Seawater-borne DNA was extracted from half of each respective membrane (including filtration controls) using a DNeasy Blood and Tissue Kit (Qiagen; Venlo, Netherlands) following the manufacturers protocol and additional modifications as described in Alexander et al. (2020). Benthic tissue samples were also extracted using a DNeasy Blood and Tissue Kit. DNA extracts were then stored at -20°C.

Two PCR metabarcoding assays targeting the nuclear ribosomal internal transcribed spacer 2 (ITS2) region were employed for this study: CoralITS2 (Brian, Davy, & Wilkinson, 2019) which amplifies a range of scleractinian taxa (exempting the genus Acropora), and CoralITS2_acro (Alexander et al., 2020) to amplify Acropora (see Table 1 in manuscript). Fusion-tagged amplicons were sequenced on 500 cycle MiSeq® V2 Standard Flow Cells on an Illumina MiSeq platform (Illumina, San Diego, USA), housed in the TrEnD Laboratory at Curtin University, Western Australia.

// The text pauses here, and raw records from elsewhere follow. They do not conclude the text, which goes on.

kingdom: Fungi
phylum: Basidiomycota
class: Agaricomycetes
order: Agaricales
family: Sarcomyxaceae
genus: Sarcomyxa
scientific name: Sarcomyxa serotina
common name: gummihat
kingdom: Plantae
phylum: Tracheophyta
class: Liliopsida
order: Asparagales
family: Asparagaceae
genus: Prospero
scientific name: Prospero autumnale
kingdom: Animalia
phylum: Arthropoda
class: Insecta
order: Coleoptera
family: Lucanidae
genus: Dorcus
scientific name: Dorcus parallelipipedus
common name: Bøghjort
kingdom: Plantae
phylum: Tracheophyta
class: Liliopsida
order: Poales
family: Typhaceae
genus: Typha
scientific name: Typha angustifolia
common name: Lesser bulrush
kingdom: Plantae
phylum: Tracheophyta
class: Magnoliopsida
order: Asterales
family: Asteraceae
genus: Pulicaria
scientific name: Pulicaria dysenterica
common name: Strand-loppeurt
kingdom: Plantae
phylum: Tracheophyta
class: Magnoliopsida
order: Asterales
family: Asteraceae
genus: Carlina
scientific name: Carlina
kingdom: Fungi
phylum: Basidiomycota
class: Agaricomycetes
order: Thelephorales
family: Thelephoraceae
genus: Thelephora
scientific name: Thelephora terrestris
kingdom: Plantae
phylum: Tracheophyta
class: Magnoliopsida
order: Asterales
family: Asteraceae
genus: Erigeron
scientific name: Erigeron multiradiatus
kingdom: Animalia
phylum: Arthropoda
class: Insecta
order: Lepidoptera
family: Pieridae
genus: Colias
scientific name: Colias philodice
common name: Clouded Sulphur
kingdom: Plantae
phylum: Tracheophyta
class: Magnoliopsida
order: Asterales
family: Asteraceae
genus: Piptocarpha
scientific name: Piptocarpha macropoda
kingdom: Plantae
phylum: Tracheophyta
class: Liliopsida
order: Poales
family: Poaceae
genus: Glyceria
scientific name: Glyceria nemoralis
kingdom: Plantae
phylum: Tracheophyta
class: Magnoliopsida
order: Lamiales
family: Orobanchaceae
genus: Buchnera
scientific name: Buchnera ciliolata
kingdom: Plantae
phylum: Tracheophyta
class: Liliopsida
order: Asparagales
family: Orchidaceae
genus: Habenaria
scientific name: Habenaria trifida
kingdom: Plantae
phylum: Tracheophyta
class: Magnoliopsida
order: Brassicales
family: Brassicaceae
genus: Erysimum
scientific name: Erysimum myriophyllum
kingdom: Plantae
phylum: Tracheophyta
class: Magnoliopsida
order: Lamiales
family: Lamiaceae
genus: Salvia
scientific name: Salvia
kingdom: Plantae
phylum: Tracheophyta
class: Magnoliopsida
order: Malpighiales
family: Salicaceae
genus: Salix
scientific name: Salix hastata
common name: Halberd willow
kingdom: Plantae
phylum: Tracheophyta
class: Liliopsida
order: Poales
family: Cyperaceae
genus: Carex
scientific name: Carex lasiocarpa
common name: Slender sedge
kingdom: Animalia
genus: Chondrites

Sequences were demultiplexed using the insect package (Wilkinson, Davy, Bunce, & Stat, 2018), and quality filtered (minimum length=60, maximum expected errors=2, no ambiguous nucleotides), dereplicated, denoised (pool=TRUE), merged and filtered for chimeras using the DADA2 pipeline (Callahan et al., 2016) in RStudio (v1.1.423; Team, 2015). Because of the multi copy nature of ITS2 and variable length of the gene, no strict trimming was performed as recommended by the developers pipeline (Callahan et al., 2016). Resulting amplicon sequence variants (ASVs) for each assay, i.e. unique sequences that can separated by one or more nucleotide differences (Callahan, McMurdie, & Holmes, 2017), were then queried against NCBI’s GenBank nucleotide database (Benson, Karsch-Mizrachi, Lipman, Ostell, & Wheeler, 2005; accessed in 2020) and the addition of a coral ITS2 database (Dugal et al. in review). Taxonomic assignments of ASVs were curated using a lowest common ancestor (LCA) approach (; Mousavi-Derazmahalleh et al. in review).

We provide here, the demultiplexed (unfiltered) fastq data for each sample (water and tissue) amplified via the ITS2 and ITS2_acro assays. We also provide the resulting read count matrices (post-filtering, blasting and LCA curation) at both an ASV and taxonomic level for both assays.